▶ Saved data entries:
____________________

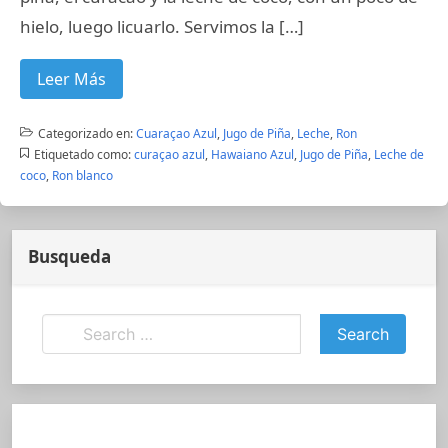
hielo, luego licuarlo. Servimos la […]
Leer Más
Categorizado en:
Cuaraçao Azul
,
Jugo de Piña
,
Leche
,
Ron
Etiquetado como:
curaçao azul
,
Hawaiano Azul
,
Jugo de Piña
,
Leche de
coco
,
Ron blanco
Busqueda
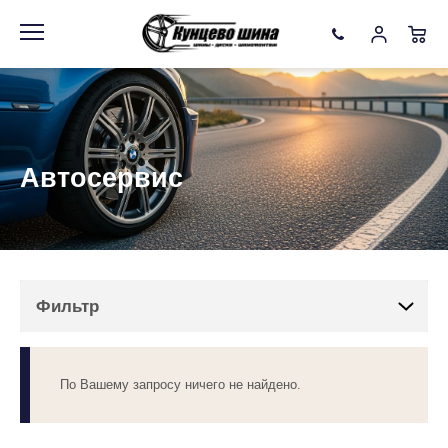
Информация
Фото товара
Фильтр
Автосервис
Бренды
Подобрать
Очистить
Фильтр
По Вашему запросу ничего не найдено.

____________________

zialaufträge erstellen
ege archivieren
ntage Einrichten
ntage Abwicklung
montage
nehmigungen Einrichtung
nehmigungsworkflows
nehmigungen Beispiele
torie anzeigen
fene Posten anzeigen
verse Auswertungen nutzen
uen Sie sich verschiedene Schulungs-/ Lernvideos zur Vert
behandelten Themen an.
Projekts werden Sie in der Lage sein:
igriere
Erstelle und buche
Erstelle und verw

____________________

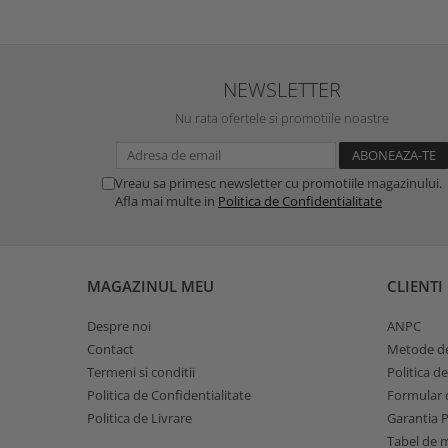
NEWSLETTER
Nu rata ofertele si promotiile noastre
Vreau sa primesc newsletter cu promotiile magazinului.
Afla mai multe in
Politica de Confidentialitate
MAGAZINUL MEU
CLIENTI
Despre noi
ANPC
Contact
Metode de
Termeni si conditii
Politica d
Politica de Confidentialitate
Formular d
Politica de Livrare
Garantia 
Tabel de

____________________

▶ Task brief: Retype only this portion of the data above: the line containing "zialaufträge erstellen", the line containing "Erstelle und verw", and all lines between them, exactly.

▶ Answer section:
zialaufträge erstellen
ege archivieren
ntage Einrichten
ntage Abwicklung
montage
nehmigungen Einrichtung
nehmigungsworkflows
nehmigungen Beispiele
torie anzeigen
fene Posten anzeigen
verse Auswertungen nutzen
uen Sie sich verschiedene Schulungs-/ Lernvideos zur Vert
behandelten Themen an.
Projekts werden Sie in der Lage sein:
igriere
Erstelle und buche
Erstelle und verw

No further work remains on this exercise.